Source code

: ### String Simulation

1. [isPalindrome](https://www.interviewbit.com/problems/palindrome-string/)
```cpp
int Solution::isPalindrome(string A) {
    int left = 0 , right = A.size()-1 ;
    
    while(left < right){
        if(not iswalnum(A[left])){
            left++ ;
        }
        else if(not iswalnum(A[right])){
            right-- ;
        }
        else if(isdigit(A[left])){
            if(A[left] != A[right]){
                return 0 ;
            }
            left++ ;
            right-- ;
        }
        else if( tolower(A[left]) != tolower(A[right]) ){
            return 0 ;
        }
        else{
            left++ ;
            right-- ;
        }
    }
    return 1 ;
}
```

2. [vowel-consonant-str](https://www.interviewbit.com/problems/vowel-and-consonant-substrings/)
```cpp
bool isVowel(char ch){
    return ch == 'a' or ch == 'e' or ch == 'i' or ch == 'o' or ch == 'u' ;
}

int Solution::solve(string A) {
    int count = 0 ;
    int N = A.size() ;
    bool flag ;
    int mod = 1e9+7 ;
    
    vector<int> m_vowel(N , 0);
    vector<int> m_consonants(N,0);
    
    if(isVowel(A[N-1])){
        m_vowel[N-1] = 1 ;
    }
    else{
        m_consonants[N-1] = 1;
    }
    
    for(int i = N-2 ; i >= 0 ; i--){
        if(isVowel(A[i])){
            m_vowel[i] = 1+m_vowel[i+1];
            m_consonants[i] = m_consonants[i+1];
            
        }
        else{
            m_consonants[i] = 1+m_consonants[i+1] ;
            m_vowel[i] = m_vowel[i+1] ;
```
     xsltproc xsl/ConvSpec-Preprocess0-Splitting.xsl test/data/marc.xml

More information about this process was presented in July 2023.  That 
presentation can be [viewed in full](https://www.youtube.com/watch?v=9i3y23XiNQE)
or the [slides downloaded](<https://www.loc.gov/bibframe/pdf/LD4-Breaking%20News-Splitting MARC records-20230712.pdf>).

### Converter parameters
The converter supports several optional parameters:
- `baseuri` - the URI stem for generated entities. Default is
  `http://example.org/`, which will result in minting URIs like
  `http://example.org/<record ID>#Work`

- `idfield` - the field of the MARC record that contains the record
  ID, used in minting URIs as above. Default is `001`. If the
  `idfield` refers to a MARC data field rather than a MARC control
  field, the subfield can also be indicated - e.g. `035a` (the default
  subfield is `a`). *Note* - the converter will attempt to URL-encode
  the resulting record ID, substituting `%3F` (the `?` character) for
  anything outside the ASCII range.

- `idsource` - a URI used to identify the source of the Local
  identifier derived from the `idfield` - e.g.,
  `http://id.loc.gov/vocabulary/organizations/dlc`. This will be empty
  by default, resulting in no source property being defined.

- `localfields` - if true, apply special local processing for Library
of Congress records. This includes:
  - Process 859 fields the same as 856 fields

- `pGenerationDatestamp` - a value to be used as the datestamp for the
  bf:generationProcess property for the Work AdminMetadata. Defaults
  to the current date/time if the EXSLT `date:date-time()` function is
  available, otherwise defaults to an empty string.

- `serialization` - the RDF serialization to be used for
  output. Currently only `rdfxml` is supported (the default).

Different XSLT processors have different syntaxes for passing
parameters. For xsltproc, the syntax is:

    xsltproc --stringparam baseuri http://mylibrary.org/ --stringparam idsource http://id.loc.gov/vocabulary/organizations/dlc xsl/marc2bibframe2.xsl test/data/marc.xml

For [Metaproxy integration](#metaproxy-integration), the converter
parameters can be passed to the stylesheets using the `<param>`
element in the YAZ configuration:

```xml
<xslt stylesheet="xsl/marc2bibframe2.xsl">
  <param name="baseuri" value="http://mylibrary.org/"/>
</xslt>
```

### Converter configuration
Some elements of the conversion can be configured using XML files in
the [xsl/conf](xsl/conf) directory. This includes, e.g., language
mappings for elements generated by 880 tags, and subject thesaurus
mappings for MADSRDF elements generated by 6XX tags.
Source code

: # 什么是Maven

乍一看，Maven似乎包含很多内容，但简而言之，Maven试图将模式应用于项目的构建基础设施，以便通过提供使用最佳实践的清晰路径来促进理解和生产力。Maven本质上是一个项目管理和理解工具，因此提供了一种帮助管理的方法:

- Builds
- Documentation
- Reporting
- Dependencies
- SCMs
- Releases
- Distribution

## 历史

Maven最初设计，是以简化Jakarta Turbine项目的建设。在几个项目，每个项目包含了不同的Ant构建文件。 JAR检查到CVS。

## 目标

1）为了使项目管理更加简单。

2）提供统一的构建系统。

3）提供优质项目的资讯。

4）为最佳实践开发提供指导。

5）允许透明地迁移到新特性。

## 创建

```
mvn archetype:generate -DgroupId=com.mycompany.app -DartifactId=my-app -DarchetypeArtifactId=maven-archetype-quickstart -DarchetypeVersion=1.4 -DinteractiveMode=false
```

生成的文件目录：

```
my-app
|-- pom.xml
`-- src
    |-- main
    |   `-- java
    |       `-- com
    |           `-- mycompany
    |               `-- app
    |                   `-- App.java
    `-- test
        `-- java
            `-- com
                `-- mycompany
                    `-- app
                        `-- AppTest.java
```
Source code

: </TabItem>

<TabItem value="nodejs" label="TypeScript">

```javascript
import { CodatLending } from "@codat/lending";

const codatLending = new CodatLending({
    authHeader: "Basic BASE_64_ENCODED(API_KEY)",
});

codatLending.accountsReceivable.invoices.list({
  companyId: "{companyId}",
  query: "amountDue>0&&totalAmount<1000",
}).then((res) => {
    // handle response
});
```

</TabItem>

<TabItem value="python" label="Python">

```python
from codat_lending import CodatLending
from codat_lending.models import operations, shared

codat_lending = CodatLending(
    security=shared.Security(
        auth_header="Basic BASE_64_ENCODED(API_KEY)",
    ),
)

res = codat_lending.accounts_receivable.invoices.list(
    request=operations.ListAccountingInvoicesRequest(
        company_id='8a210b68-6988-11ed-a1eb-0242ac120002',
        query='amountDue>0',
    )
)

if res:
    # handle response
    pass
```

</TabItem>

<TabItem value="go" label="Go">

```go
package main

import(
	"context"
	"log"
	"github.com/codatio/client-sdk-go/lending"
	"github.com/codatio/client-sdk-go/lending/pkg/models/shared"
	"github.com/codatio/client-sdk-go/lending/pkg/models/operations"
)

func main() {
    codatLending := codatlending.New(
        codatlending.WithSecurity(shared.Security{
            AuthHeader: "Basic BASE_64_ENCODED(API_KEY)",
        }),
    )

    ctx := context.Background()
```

=-=-=

TASK INSTRUCTIONS ▸ The result should be every line that contains "github", copied from the entries.

RESULT OF THE EXERCISE ▸
	"github.com/codatio/client-sdk-go/lending"
	"github.com/codatio/client-sdk-go/lending/pkg/models/shared"
	"github.com/codatio/client-sdk-go/lending/pkg/models/operations"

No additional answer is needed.